Los otros, los del Frente Amplio, optan por esa iniciativa inédita a escala nacional de seleccionar candidato por la vía de una “encuesta vinculante”, que tuvo éxito en Beni hace poco. No es una novedad menor en un país de tradición caudillista como el nuestro. De algunos de los candidatos que conozco, sé que son gente con cabeza y personalidad propia para no estar formando parte de ninguna puesta en escena, como se ha insinuado maliciosamente desde el oficialismo.
Si —así sea por razones de sobrevivencia no solo de ellos sino de la misma democracia— la tentación caudillista es refrenada, es posible incluso pensar en una articulación mayor. De hecho, acabamos de conocer una disidencia democrática en esa dirección desde José Antonio Quiroga y Loyola Guzmán.
En suma, no hay por qué desahuciar las voces críticas de muchas cosas que están en la actualidad noticiosa de los últimos meses, que ponen en serio cuestionamiento lo que parecía una hegemonía indiscutida, al menos en el plano ideológico, del MAS. No hay que olvidar que cualquier discurso político debe necesariamente interpelar en términos también de valores morales, que para ser efectivos necesitan de cierta credibilidad que esté en consonancia con las acciones. A este respecto, los actuales jerarcas del oficialismo —como lo ha destacado con absoluta pertinencia la Conferencia Episcopal de Bolivia (CEB), como vocera autorizada de la Iglesia Católica— están dando mucho para el desaliento, cuando menos, de esa coherencia acciones-juicio moral.
Las iglesias, no ahora, sino en las últimas décadas, han sido una voz, en registro moral, de asuntos como son los bienes políticos intangibles, que consistentemente han sido audibles para una muy importante parte de la ciudadanía que comparte esa educación moral. Incluso una sociedad de las características de la boliviana, laxa en varios aspectos de carácter, requiere de esos componentes a la hora de establecer legitimidad.

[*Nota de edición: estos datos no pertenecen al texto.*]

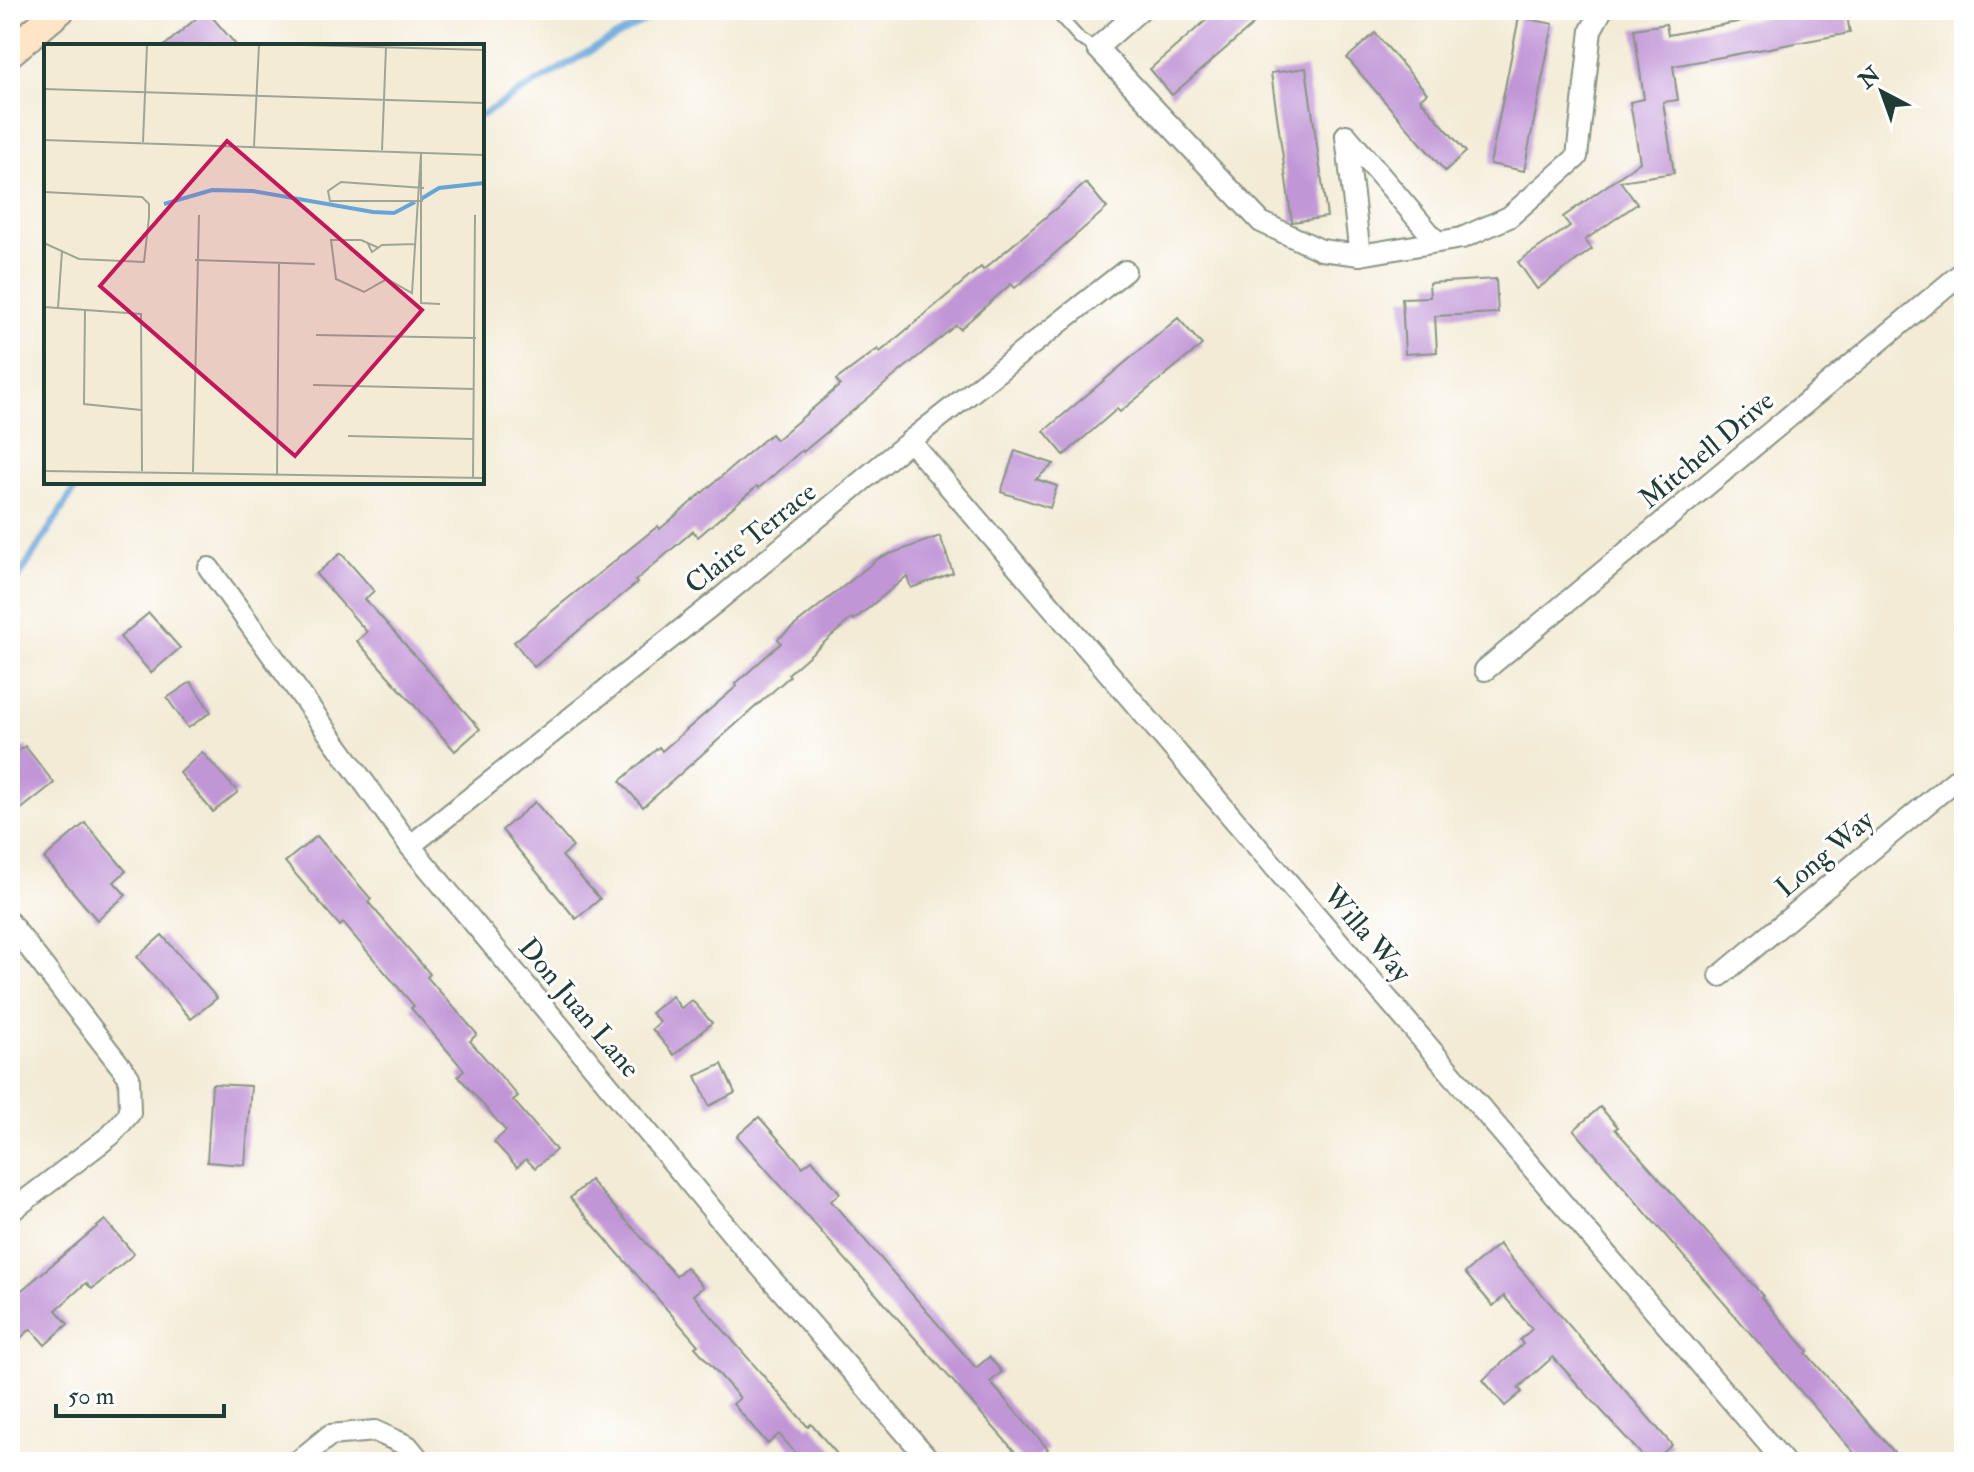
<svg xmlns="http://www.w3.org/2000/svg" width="1974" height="1472" font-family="'IM FELL Double Pica',serif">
<rect width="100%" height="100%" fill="#fff"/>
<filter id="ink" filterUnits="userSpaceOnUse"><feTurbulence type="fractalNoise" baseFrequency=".0125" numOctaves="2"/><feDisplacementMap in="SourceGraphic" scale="16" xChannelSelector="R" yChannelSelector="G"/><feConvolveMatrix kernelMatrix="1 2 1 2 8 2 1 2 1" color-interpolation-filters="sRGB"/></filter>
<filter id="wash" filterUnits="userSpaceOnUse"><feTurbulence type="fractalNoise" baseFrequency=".006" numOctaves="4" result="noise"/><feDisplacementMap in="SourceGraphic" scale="32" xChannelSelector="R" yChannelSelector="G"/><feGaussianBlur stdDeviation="1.8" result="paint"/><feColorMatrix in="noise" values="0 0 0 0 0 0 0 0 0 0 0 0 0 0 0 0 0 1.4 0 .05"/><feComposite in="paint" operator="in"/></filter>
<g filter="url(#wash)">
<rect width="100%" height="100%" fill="#f3ebd5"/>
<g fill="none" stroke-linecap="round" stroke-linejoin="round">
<g stroke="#67a5d9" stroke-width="7">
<polyline points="482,115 593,49 665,10"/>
<polyline points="10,591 79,482"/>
</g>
</g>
<g id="blocks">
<g fill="#c196d7">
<polygon points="206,10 237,46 164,46"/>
<polygon points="1218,10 1270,10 1172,95 1150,69"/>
<polygon points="1768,10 1846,10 1850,33 1673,66 1678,100 1663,102 1674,173 1620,181 1637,204 1585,240 1592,249 1537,289 1518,262 1570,226 1563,217 1640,162 1630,102 1644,99 1634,29 1666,24 1668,35 1769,16"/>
<polygon points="1519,17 1553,24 1524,171 1490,164"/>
<polygon points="1375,33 1427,93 1420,99 1466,152 1445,171 1347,58"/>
<polygon points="1306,68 1327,217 1292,222 1271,73"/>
<polygon points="1086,183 1107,208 1015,288 1011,284 960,329 956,325 803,452 802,450 759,488 757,486 698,537 693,531 635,581 637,583 534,667 514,642 658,526 660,529 771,434 776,440 840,385 836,380 878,349 880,352 981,267 983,270"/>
<polygon points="1496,279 1498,313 1435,316 1437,352 1405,354 1402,298 1430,297 1429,283"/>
<polygon points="1178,318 1202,345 1120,412 1117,409 1064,455 1044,431"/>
<polygon points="1015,451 1054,464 1036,479 1057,486 1050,508 1001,492"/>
<polygon points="940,536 953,573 911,588 907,576 854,620 852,618 788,674 790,676 643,807 620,781 659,747 662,751 737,686 735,684 781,643 778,639 879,558"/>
<polygon points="341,553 374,591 365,599 480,729 455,751 357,641 367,632 316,574"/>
<polygon points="149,613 180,648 151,673 120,637"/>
<polygon points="191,682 211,712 188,728 167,698"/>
<polygon points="25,746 54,783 10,818 10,758"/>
<polygon points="202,752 238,792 213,812 180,773"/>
<polygon points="535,802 573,847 562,856 600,899 576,919 502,830"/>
<polygon points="85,823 126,871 114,882 126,895 97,920 44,858"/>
<polygon points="317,836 371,899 368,902 430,974 427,977 477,1034 470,1041 518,1096 513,1100 556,1150 535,1168 526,1159 517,1167 494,1142 506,1131 458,1076 464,1070 411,1008 414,1006 343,923 340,926 285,862"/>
<polygon points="162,935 217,998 191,1019 137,957"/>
<polygon points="672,996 681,1008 692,1000 712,1023 674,1055 652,1029 660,1022 651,1013"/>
<polygon points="722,1064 735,1093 709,1106 696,1076"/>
<polygon points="212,1084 251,1086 245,1165 207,1162"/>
<polygon points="1600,1107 1618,1127 1615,1129 1763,1296 1761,1297 1808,1351 1806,1353 1894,1452 1882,1462 1862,1462 1574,1130"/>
<polygon points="759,1117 803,1167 812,1160 840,1193 831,1201 976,1368 989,1357 1002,1372 990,1382 1048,1449 1033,1462 1024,1462 737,1136"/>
<polygon points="590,1180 676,1276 686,1267 703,1287 693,1295 808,1427 811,1424 844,1462 803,1462 779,1434 768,1444 733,1404 740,1398 695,1347 698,1345 570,1198"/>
<polygon points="105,1220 134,1254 92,1289 86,1283 56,1310 68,1324 45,1345 31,1329 10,1347 10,1300"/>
<polygon points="1499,1244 1672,1445 1652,1462 1648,1462 1553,1357 1518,1388 1522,1392 1505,1406 1483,1380 1523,1344 1520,1340 1532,1329 1504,1296 1493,1306 1465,1273"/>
</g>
</g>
</g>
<g filter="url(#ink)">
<use href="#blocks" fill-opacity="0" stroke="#899484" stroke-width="2"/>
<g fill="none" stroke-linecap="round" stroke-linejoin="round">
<g stroke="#899484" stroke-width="14">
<polyline id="service" points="1054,10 1081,40 1097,48"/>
</g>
<g stroke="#899484" stroke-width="24">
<g id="minor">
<polyline points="1140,10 1097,48 1261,222 1321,250 1360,255 1462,238 1509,217 1577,157 1591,30 1602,10"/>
<polyline points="1346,135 1437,242"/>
<polyline points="1346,136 1360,255"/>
<polyline points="910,441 1784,1462"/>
<polyline points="209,568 410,846 739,1242 931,1462"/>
<polyline points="1485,670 1964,271"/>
<polyline points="410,846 716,602 910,441 1125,271"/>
<polyline points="10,923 129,1077 130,1113 111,1135 10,1212"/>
<polyline points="1720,976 1964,773"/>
<polyline points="297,1462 330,1435 375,1431 408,1446 421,1462"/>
</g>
</g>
<g stroke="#899484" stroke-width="32">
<polyline id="secondary" points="10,52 60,10"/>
</g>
<use href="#service" stroke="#fff" stroke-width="10"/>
<use href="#minor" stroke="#fff" stroke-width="20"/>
<use href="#secondary" stroke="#ffe4c6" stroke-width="28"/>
</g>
</g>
<g text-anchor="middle" stroke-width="6" stroke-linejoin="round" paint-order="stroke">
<g font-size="28" fill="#1f3d34" stroke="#fff">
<text transform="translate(1706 449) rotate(-40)" y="10">Mitchell Drive</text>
<text transform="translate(750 537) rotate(-39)" y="10">Claire Terrace</text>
<text transform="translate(1824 853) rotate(-40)" y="10">Long Way</text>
<text transform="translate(1368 933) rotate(49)" y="10">Willa Way</text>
<text transform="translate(580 1007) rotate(50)" y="10">Don Juan Lane</text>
</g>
</g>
<g transform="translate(44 44)">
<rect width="440" height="440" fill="#f3ebd5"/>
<path fill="none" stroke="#67a5d9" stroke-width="4" d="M377,155L395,144L440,139M120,160L168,146L209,147L329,168L350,169L371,158"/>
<path fill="none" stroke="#9ea595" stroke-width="2" d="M260,1L440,6M0,45L440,59M0,96L440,111M99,98L103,1M210,102L215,1M338,106L342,3M377,109V259L396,260M0,148L98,153L105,160V173L100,218L35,215L0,199M379,157H286L284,147L297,138L380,144M324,200L328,208L338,201L372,200M335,204L317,196H287L292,235L320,248L343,235L368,249L377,109M151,216L271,220M0,263L97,270L98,427M14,264L18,207M41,265L40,360L97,366M272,291L432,294M269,341L430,345M304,392L430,395M0,427L440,434M149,428L155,171M233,431L235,219M429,434L431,171"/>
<path fill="#c2185b" fill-opacity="0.15" stroke="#c2185b" stroke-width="4" d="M183,97L378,266L251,412L56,242Z"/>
<rect width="440" height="440" fill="none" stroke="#1f3d34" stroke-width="4"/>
</g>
<rect width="1974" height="1472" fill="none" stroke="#fff" stroke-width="40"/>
<g transform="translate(1882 92) rotate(319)" stroke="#ffffff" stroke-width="6" paint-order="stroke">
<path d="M0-6L14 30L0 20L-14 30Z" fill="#1f3d34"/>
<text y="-12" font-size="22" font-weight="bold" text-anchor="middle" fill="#1f3d34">N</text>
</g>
<path d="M56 1404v12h168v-12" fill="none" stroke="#1f3d34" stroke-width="4"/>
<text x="68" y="1404" font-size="24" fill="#1f3d34" stroke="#ffffff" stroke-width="6" paint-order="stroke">50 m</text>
</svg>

Por eso las destempladas descalificaciones a la voz de la CEB o de las críticas de exmasistas —varios de ellos de conocida trayectoria política— van mostrando por contraste que no es imbatible la imagen construida del actual Presidente y menos la del Vicepresidente (como apuntaba recientemente un exmandatario). Así, quienes hoy son críticos del proyecto masista pueden representar una opción legítima de reconfiguración democrática sin desandar lo conseguido en este reciente tramo. No hay régimen monopartidario en el mundo que pueda ser considerado democrático, aunque pueda ser muy eficiente satisfaciendo demandas corporativas, de sector o de sus jerarcas. Ésa es una posibilidad remota en nuestro país, y de los ciudadanos activos depende que así de lejana siga siendo.